Work instructions:
Answer these about the forum post below on Chargriller smoker mods:
(a) Which smoker did the poster buy?
(b) Where does the chimney extension create a huge hotspot?
(c) What does the poster currently have installed to get a solid seal?

Document section:

# Opening questions on mods for Chargriller



## SmokinSpence (Jun 4, 2020)

Hello all. New here. I just have a few questions since nobody I know does anything like this and you can only watch so many YouTube videos. Ok so far a bought the chargriller smokin ace. Basically my issues are temp control on this COS. I’ve tried a bunch of stuff so far—felt gaskets, homemade baffle, rtv seal—and I’ve ended up pretty well sealed but I think my main problem is airflow. 
The chimney extension is supposed to give you better airflow but I find that it creates a huge hotspot by the chimney stack extender at grate level and I find it difficult to get the main cooking chamber over 250 with a reasonable fire.
As of now I have a lava lock baffle plate and a new rope gasket around the chamber which gives me a solid seal but I’m still having issues keeping the cooking chamber at equal temps all around the grate. Am I paying to much attention to my ambient probes and obsessing over temps?

Material shown:
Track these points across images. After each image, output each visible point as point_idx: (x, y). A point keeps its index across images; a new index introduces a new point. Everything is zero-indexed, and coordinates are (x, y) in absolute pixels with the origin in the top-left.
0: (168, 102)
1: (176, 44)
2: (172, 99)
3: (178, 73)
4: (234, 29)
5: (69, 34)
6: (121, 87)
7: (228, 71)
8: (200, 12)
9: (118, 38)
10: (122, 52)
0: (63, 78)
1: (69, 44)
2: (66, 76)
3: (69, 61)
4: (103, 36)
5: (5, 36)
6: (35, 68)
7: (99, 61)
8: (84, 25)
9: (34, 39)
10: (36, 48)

---

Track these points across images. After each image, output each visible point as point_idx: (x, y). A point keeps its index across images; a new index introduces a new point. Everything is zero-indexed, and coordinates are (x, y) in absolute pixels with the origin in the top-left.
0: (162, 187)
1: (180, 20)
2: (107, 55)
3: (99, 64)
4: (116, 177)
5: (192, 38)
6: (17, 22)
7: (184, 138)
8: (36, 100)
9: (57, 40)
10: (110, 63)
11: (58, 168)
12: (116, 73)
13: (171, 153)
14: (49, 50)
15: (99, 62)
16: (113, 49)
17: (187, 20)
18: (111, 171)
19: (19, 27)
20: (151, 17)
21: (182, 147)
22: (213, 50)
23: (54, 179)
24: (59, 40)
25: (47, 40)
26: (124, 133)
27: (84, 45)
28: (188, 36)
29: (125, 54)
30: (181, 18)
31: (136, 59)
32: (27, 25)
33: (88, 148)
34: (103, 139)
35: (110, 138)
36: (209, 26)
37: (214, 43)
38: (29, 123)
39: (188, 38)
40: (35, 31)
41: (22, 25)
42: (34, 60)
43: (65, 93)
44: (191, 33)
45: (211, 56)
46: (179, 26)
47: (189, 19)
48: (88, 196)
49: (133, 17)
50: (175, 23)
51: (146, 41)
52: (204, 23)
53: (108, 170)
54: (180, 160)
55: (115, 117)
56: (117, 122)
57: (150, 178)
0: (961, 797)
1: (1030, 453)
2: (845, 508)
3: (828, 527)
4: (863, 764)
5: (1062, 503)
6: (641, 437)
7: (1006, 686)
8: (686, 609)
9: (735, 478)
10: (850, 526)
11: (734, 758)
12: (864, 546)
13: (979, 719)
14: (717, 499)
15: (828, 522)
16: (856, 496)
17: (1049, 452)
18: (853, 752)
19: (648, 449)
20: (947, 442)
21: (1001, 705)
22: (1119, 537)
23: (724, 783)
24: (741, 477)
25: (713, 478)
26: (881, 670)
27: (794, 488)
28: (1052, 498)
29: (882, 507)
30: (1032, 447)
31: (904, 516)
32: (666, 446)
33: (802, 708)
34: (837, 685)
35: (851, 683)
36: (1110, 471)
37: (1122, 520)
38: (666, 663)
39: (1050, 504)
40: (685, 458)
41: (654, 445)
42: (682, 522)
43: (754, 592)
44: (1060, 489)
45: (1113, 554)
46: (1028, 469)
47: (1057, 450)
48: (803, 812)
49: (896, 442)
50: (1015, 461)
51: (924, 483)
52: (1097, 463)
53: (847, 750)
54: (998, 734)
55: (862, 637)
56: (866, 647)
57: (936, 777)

Answer to this task:
(a) The Chargriller Smokin Ace.
(b) By the chimney stack extender at grate level.
(c) A lava lock baffle plate and a new rope gasket around the chamber.